The device is being seen as a replacement to one of MIT’s previous creations; a sponge-like structure that floated in a container of water, turning the water it absorbed into steam. However, impurities in the water caused the sponge to degrade over time. To counter this problem, the new device is suspended over water rather than submerged in it, to avoid contamination.
“It’s a completely passive system — you just leave it outside to absorb sunlight,” says Thomas Cooper, assistant professor of mechanical engineering at York University, who led the work as a postdoc at MIT. “You could scale this up to something that could be used in remote climates to generate enough drinking water for a family, or sterilize equipment for one operating room.”

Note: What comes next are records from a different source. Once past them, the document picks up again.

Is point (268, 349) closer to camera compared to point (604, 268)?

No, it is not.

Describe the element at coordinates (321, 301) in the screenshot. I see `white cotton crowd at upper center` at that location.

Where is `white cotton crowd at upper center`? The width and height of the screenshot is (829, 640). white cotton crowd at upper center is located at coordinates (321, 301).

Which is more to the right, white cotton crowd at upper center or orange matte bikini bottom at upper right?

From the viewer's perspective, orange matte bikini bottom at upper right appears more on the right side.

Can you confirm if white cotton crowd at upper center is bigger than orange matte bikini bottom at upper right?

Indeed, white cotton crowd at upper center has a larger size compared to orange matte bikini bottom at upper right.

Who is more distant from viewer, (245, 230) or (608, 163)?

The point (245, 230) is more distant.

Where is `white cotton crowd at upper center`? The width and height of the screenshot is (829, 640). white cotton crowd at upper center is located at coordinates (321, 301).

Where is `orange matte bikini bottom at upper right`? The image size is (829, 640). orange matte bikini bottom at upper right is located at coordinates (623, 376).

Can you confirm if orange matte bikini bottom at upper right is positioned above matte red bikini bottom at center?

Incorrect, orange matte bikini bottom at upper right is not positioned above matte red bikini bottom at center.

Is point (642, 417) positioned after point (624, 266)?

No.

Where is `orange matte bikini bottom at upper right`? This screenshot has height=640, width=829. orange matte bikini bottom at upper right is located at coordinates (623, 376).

The device’s dimensions are similar to those of a small tablet device and it’s structure is somewhat sandwich-like. The top layer is made of a metal ceramic composite which absorbs the sun’s energy efficiently. The bottom layer is coated with a material which allows it to emit the absorbed energy to the water below. Once the water reaches its boiling point (100 degrees Celsius), steam rises into the device where it is funnelled through its middle layer. This layer is made of reticulated carbon foam, which heats the steam beyond water’s boiling point before it is pumped out through a tube. The entire setup is encased in a polymer enclosure to prevent heat from escaping and ensuring maximum efficiency.
“It’s this clever engineering of different materials and how they’re arranged that allows us to achieve reasonably high efficiencies with this noncontact arrangement,” Cooper says.